Page excerpt »
The models are designed for:

  • Automated Code Review: Generate contextual review comments for pull requests
  • Anomaly Detection: Identify unusual file change patterns that may indicate architectural issues
  • Code Search: Find relevant functions and documentation using semantic similarity
  • Team Onboarding: Help new developers understand repository patterns and conventions

Downstream Use

The models can be integrated into:

  • CI/CD Pipelines: GitHub Actions, Azure DevOps, Jenkins workflows
  • IDE Extensions: VS Code, IntelliJ plugins for real-time review assistance
  • Code Review Tools: Integration with GitHub, GitLab, Bitbucket review interfaces
  • Documentation Systems: Automatic code documentation and explanation generation

Out-of-Scope Use

The models are not intended for:

  • Security Vulnerability Detection: While they may catch some issues, dedicated security tools should be used
  • Performance Analysis: Models don't analyze runtime performance or optimization
  • Cross-Language Translation: Optimized for reviewing within single programming languages
  • Legal or Compliance Review: Cannot assess licensing or regulatory compliance issues

Bias, Risks, and Limitations

Technical Limitations

  • Repository Specificity: Models are trained on specific open-source repositories and may not generalize to very different codebases or proprietary patterns
  • Language Coverage: Primary focus on 7 major programming languages (Python, JavaScript, TypeScript, Java, C++, C#, C)
  • Context Window: Fine-tuned model limited to 2048 tokens for inputs
  • Temporal Bias: Training data represents patterns from 2024-2025 timeframe

Social and Ethical Considerations

  • Review Style Bias: Models learn from existing human review patterns, potentially perpetuating team-specific biases or exclusionary language
  • Open Source Bias: Training primarily on open-source repositories may not reflect enterprise development patterns
  • Developer Experience Bias: May favor review styles from experienced developers, potentially alienating junior developers

Recommendations

  • Human Oversight: Use AI suggestions as guidance, not replacement for human code review
  • Bias Monitoring: Regularly evaluate generated reviews for inclusive language and fair treatment across developer experience levels
  • Continuous Updating: Retrain models periodically on recent repository activity to maintain relevance
  • Domain Adaptation: Fine-tune on organization-specific data when deploying in enterprise environments

How to Get Started with the Model

# Install dependencies
pip install transformers sentence-transformers faiss-cpu torch

# Load the fine-tuned review model
from transformers import AutoTokenizer, AutoModelForCausalLM
import torch

tokenizer = AutoTokenizer.from_pretrained("kotlarmilos/repository-learning-models")

[Recorded data]
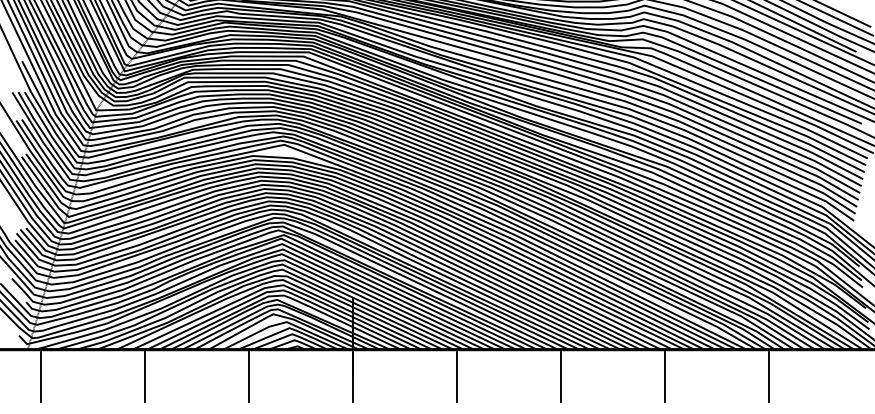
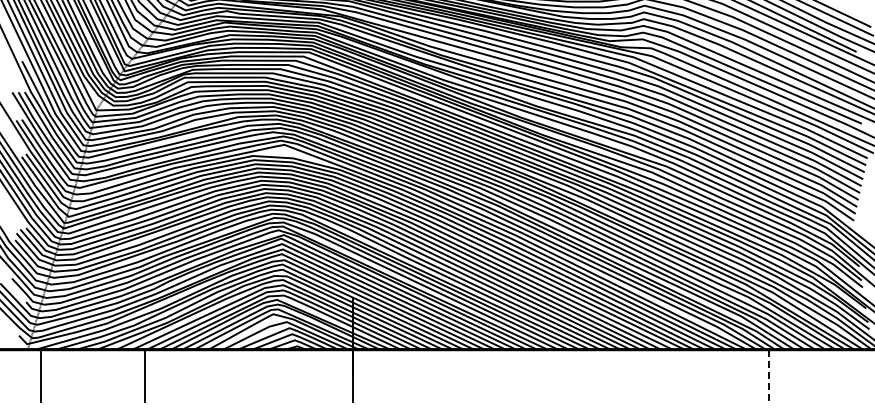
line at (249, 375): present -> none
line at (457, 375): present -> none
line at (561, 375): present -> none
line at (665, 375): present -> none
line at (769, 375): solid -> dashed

...

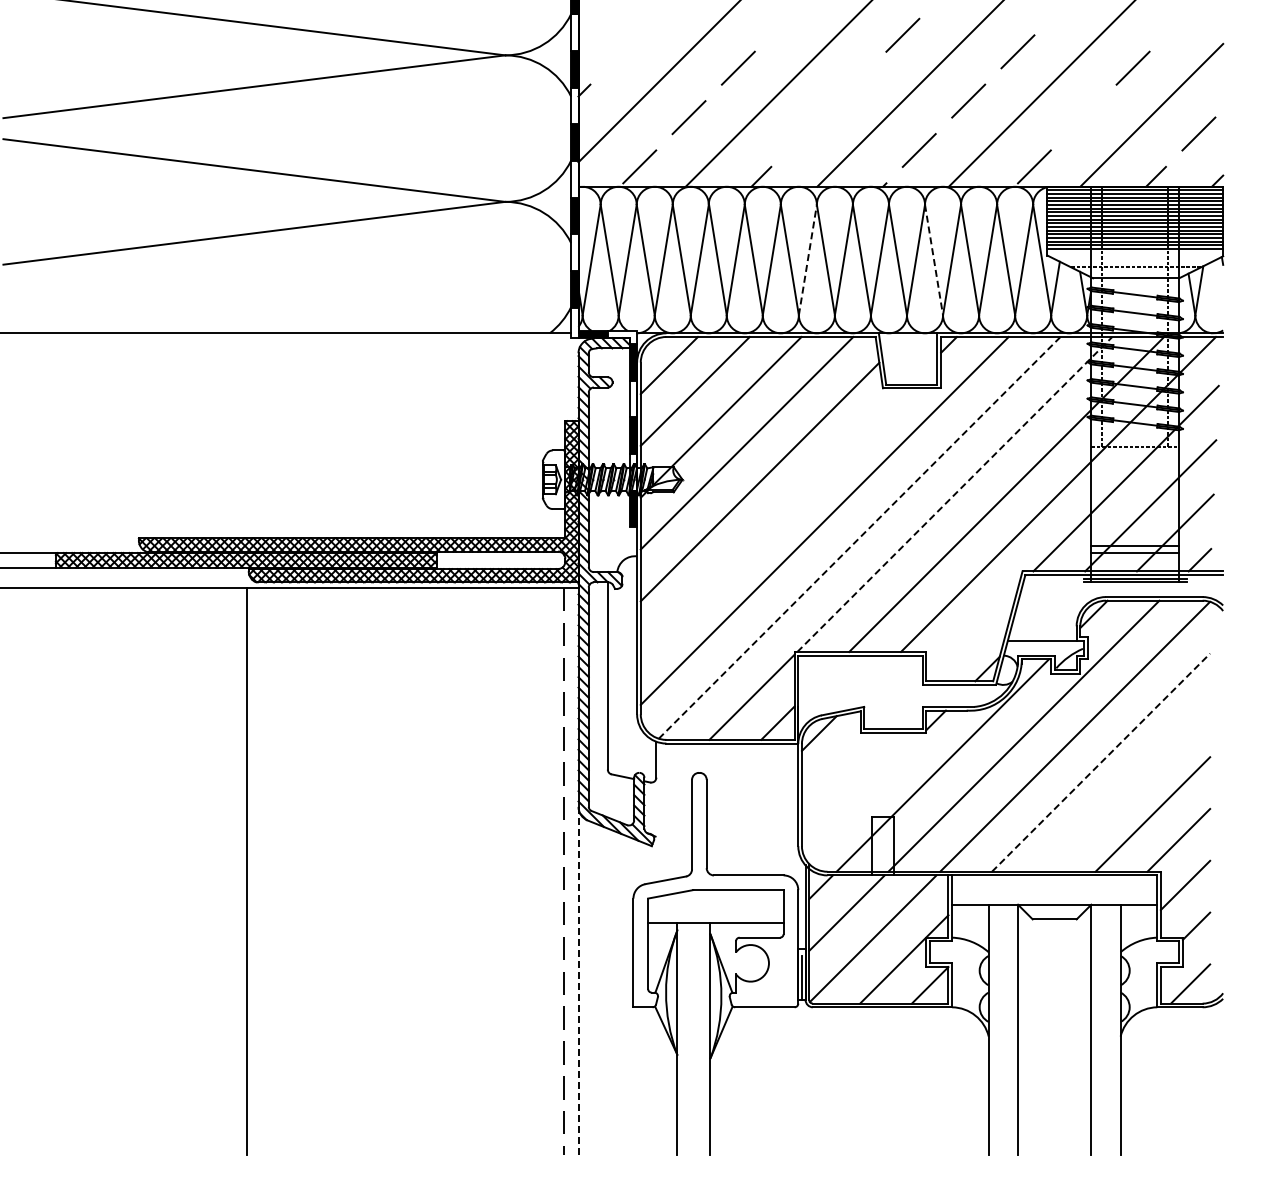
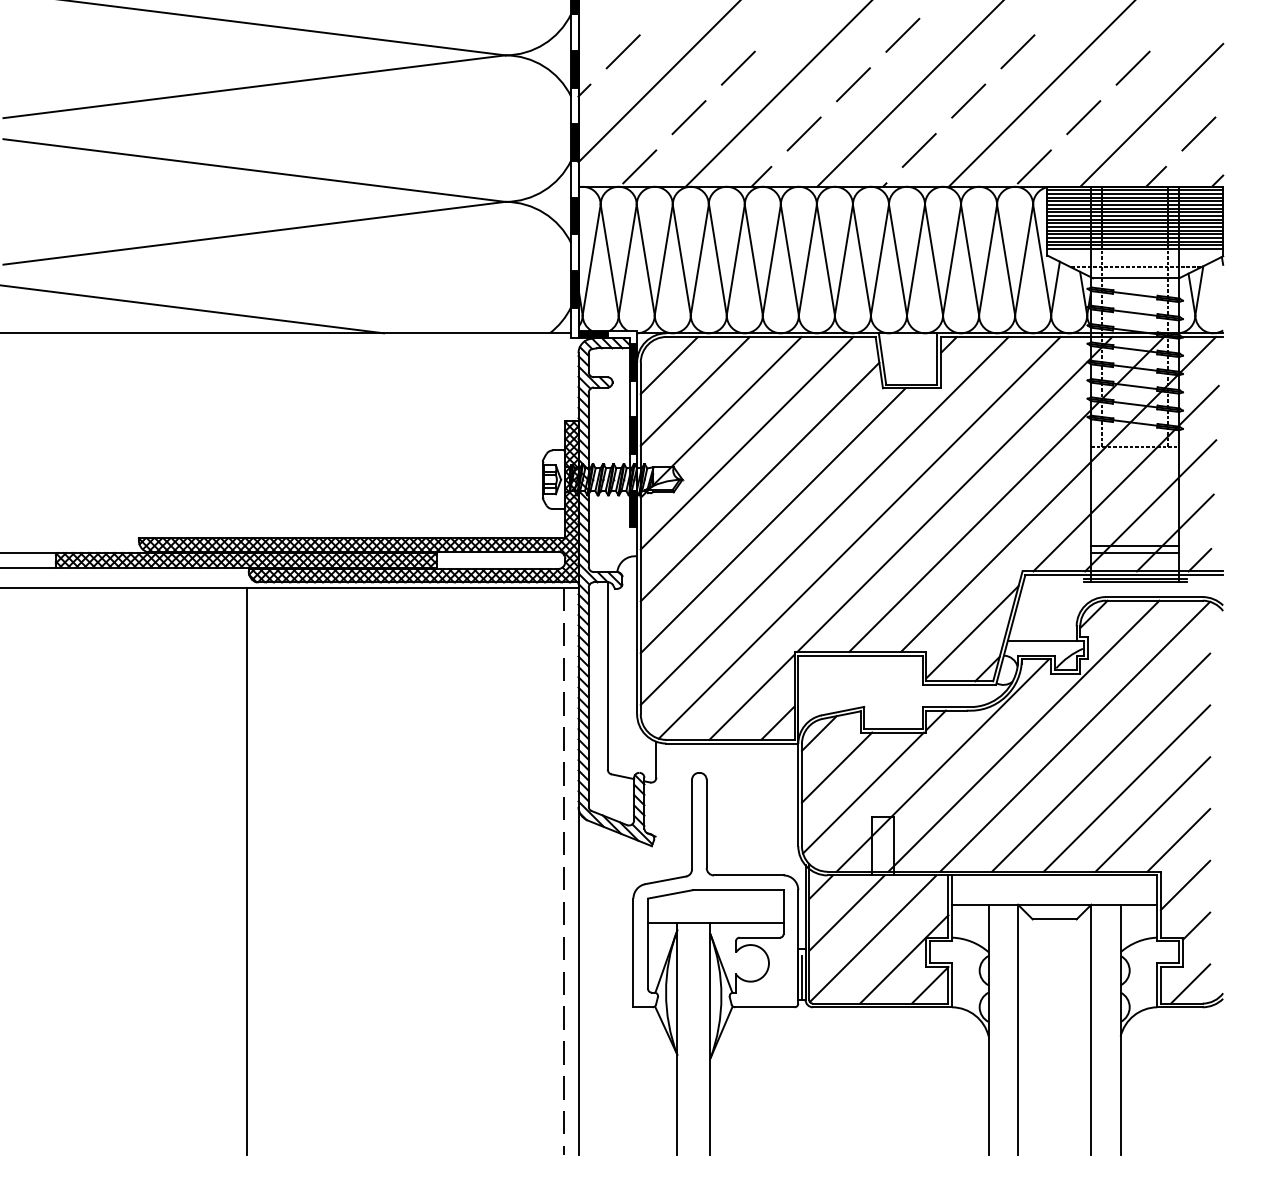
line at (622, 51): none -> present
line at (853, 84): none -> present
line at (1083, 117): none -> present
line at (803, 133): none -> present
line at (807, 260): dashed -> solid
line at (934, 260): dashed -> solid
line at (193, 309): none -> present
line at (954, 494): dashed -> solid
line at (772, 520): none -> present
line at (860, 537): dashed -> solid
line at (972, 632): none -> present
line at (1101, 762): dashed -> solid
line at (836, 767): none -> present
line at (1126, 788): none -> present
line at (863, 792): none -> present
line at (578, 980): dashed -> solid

Requirement 1 » In the code review page excerpt, condense the list that begins with "CI/CD Pipelines" into one sentence that keeps its main facts.
Requirement 2 » Resume the code review page excerpt right after its last line.
These items have nothing to do with the code review page excerpt.

Written answer 1 » It can be built into CI/CD pipelines such as GitHub Actions, Azure DevOps and Jenkins, IDE extensions for VS Code and IntelliJ that help with review in real time, review tools on GitHub, GitLab and Bitbucket, and documentation systems that write code explanations automatically.

Written answer 2 »
model = AutoModelForCausalLM.from_pretrained(
    "kotlarmilos/repository-learning-models",
    torch_dtype=torch.bfloat16,
    device_map="auto"
)

# Generate a code review
prompt = """Code diff:
diff
+def calculate_average(numbers):
+    return sum(numbers) / len(numbers)


Please write a code review comment:"""

inputs = tokenizer(prompt, return_tensors="pt")
outputs = model.generate(**inputs, max_new_tokens=150, temperature=0.7)
review = tokenizer.decode(outputs[0], skip_special_tokens=True)
print(review)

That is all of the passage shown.